Evidence and source protection in P1 city compliance fieldwork requires the same disciplines as hostile-environment journalism and conflict-zone investigation, adapted for a corporate legal context. Kroll Due Diligence 2024 recommends: encrypted transmission of findings from the field – no emailing of unencrypted interview notes or document scans from local networks; device security aligned with NCSC overseas travel guidance (clean devices for high-surveillance markets, no full client data on travel devices, AES-256 encryption, power-down rather than sleep at border crossings); source separation (interview subjects should not be identified in field notes by their real names until the notes are transmitted to a secure server – use assigned reference numbers); meeting security (interviews in neutral locations, not in the subject’s office or a hotel lobby with open sightlines, no use of hotel business centre computers); and check-in protocol (a named headquarters contact, check-in at departure and arrival for all field meetings, defined escalation procedure if a check-in is missed). The TRACE Bribery Risk Matrix 2024 provides a per-country assessment that identifies the specific government sectors most commonly associated with bribery risk – this is the starting point for identifying the specific areas of investigation that create the greatest adversarial exposure.
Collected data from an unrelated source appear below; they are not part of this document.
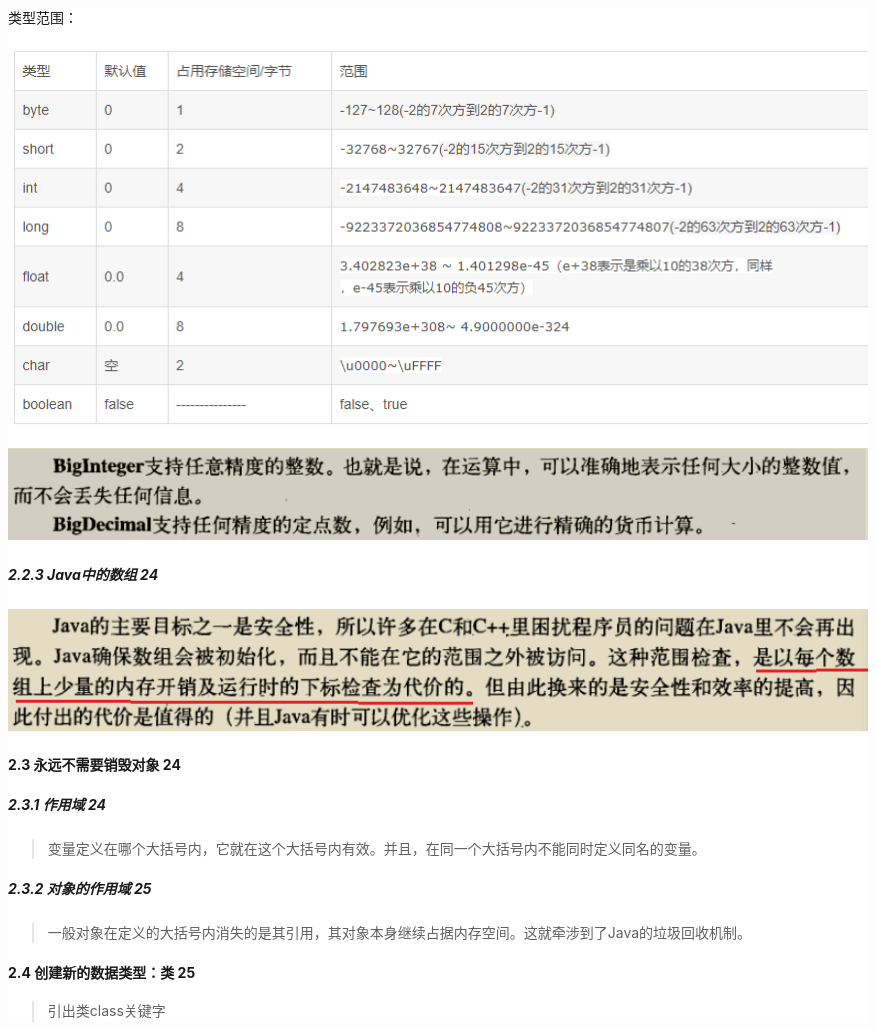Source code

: 类型范围：

![](https://raw.githubusercontent.com/adolphmaster/hexo-next/master/blogPicture/20190717140241.png)

![](https://raw.githubusercontent.com/adolphmaster/hexo-next/master/blogPicture/20190717140514.png)

##### 2.2.3 Java中的数组 24

![](https://raw.githubusercontent.com/adolphmaster/hexo-next/master/blogPicture/20190717140820.png)

#### 2.3 永远不需要销毁对象 24
##### 2.3.1 作用域 24

> 变量定义在哪个大括号内，它就在这个大括号内有效。并且，在同一个大括号内不能同时定义同名的变量。

##### 2.3.2 对象的作用域 25

> 一般对象在定义的大括号内消失的是其引用，其对象本身继续占据内存空间。这就牵涉到了Java的垃圾回收机制。

#### 2.4 创建新的数据类型：类 25

> 引出类class关键字
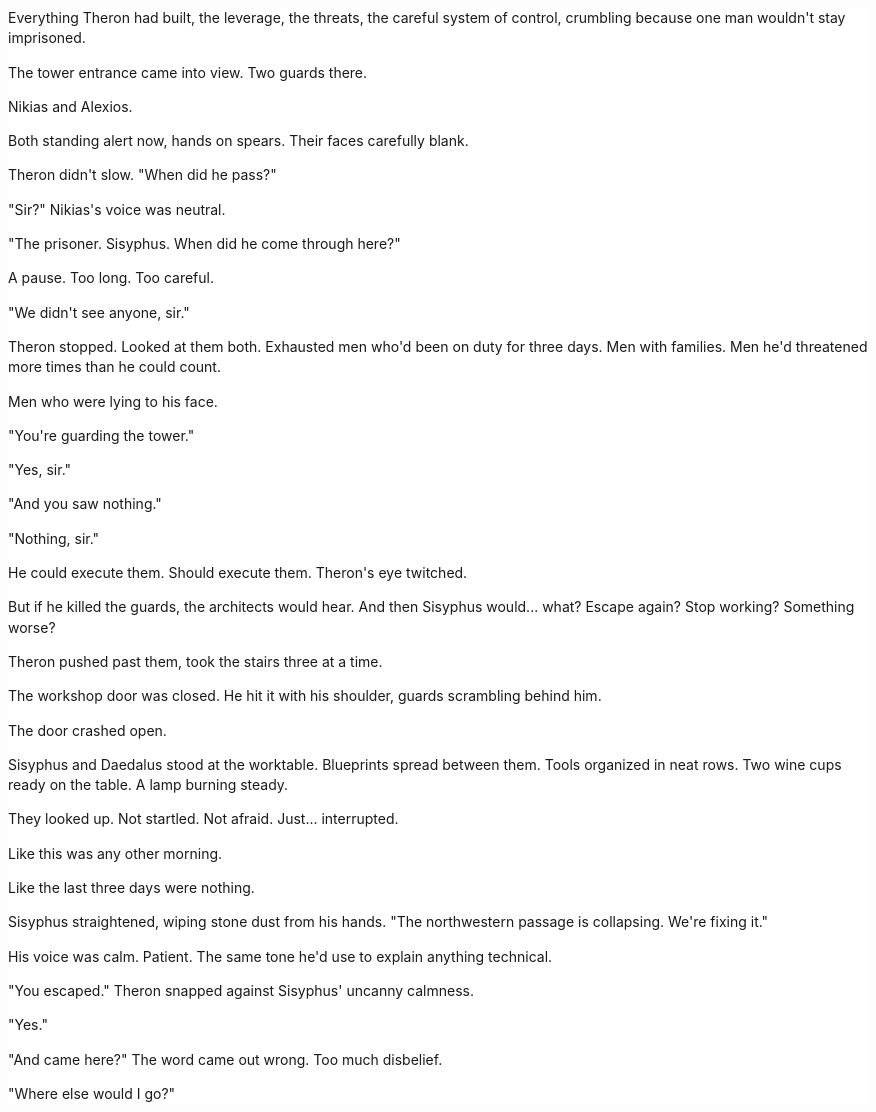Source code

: Everything Theron had built, the leverage, the threats, the careful system of control, crumbling because one man wouldn't stay imprisoned.

The tower entrance came into view. Two guards there.

Nikias and Alexios.

Both standing alert now, hands on spears. Their faces carefully blank.

Theron didn't slow. "When did he pass?"

"Sir?" Nikias's voice was neutral.

"The prisoner. Sisyphus. When did he come through here?"

A pause. Too long. Too careful.

"We didn't see anyone, sir."

Theron stopped. Looked at them both. Exhausted men who'd been on duty for three days. Men with families. Men he'd threatened more times than he could count.

Men who were lying to his face.

"You're guarding the tower."

"Yes, sir."

"And you saw nothing."

"Nothing, sir."

He could execute them. Should execute them. Theron's eye twitched.

But if he killed the guards, the architects would hear. And then Sisyphus would... what? Escape again? Stop working? Something worse?

Theron pushed past them, took the stairs three at a time.

The workshop door was closed. He hit it with his shoulder, guards scrambling behind him.

The door crashed open.

Sisyphus and Daedalus stood at the worktable. Blueprints spread between them. Tools organized in neat rows. Two wine cups ready on the table. A lamp burning steady.

They looked up. Not startled. Not afraid. Just... interrupted.

Like this was any other morning.

Like the last three days were nothing.

Sisyphus straightened, wiping stone dust from his hands. "The northwestern passage is collapsing. We're fixing it."

His voice was calm. Patient. The same tone he'd use to explain anything technical.

"You escaped." Theron snapped against Sisyphus' uncanny calmness.

"Yes."

"And came here?" The word came out wrong. Too much disbelief.

"Where else would I go?" 
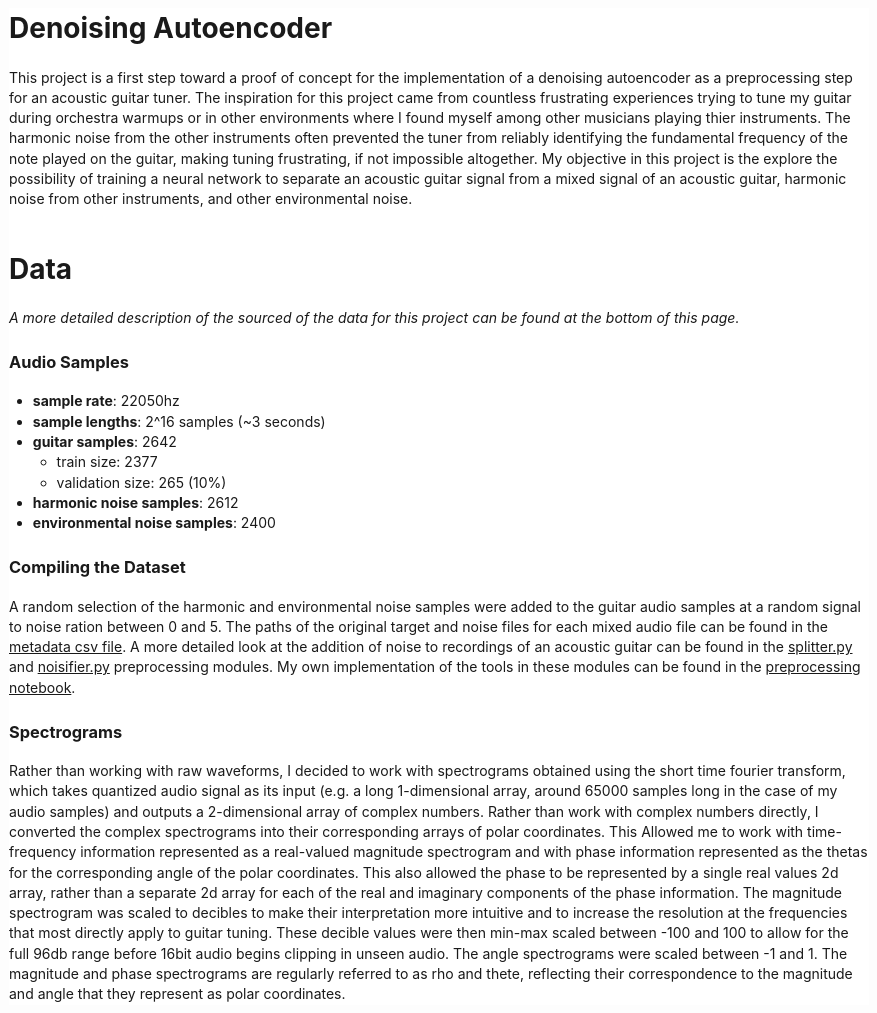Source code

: # Denoising Autoencoder

This project is a first step toward a proof of concept for the implementation of a denoising autoencoder as a preprocessing step for an acoustic guitar tuner. The inspiration for this project came from countless frustrating experiences trying to tune my guitar during orchestra warmups or in other environments where I found myself among other musicians playing thier instruments. The harmonic noise from the other instruments often prevented the tuner from reliably identifying the fundamental frequency of the note played on the guitar, making tuning frustrating, if not impossible altogether. My objective in this project is the explore the possibility of training a neural network to separate an acoustic guitar signal from a mixed signal of an acoustic guitar, harmonic noise from other instruments, and other environmental noise.



# Data

*A more detailed description of the sourced of the data for this project can be found at the bottom of this page.*

### Audio Samples
* **sample rate**: 22050hz
* **sample lengths**: 2^16 samples (~3 seconds)
* **guitar samples**: 2642
    * train size: 2377
    * validation size: 265 (10%)
* **harmonic noise samples**: 2612
* **environmental noise samples**: 2400


### Compiling the Dataset
A random selection of the harmonic and environmental noise samples were added to the guitar audio samples at a random signal to noise ration between 0 and 5. The paths of the original target and noise files for each mixed audio file can be found in the [metadata csv file](./dataset_metadata.csv). A more detailed look at the addition of noise to recordings of an acoustic guitar can be found in the [splitter.py](./splitter.py) and [noisifier.py](./noisifier.py) preprocessing modules. My own implementation of the tools in these modules can be found in the [preprocessing notebook](./preprocessing.ipynb).

### Spectrograms
Rather than working with raw waveforms, I decided to work with spectrograms obtained using the short time fourier transform, which takes quantized audio signal as its input (e.g. a long 1-dimensional array, around 65000 samples long in the case of my audio samples) and outputs a 2-dimensional array of complex numbers. Rather than work with complex numbers directly, I converted the complex spectrograms into their corresponding arrays of polar coordinates. This Allowed me to work with time-frequency information represented as a real-valued magnitude spectrogram and with phase information represented as the thetas for the corresponding angle of the polar coordinates. This also allowed the phase to be represented by a single real values 2d array, rather than a separate 2d array for each of the real and imaginary components of the phase information. The magnitude spectrogram was scaled to decibles to make their interpretation more intuitive and to increase the resolution at the frequencies that most directly apply to guitar tuning. These decible values were then min-max scaled between -100 and 100 to allow for the full 96db range before 16bit audio begins clipping in unseen audio. The angle spectrograms were scaled between -1 and 1. The magnitude and phase spectrograms are regularly referred to as rho and thete, reflecting their correspondence to the magnitude and angle that they represent as polar coordinates.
Indicators that a compliance investigation has been compromised – that the subject is aware of the investigation or has access to information about its scope or personnel – include: unexpected changes in behaviour by the subject (increased documentation destruction, unusual data access patterns, personnel changes that remove key witnesses) that coincide with the investigation start; contact by the subject or the subject’s legal representatives with the investigation team before any formal disclosure has been made; approaches to investigation staff by unknown third parties presenting as potential intermediaries; and, in P1 markets, interactions with local law enforcement that suggest the subject has made contact with police. Control Risks 2025 notes that in markets with high CPI scores, a subject aware of a compliance investigation may use law enforcement contacts to delay, obstruct, or expose the investigation team – creating a legal risk for investigators in addition to the security risk. The appropriate response to a potential compromise is to review the circle of knowledge around the investigation immediately, assess whether any digital systems have been accessed by unauthorised parties, and consider whether the investigation scope or methodology needs to change. Where evidence of tampering with a witness or obstruction of a legal process is identified, legal advice on the reporting obligations should be obtained promptly.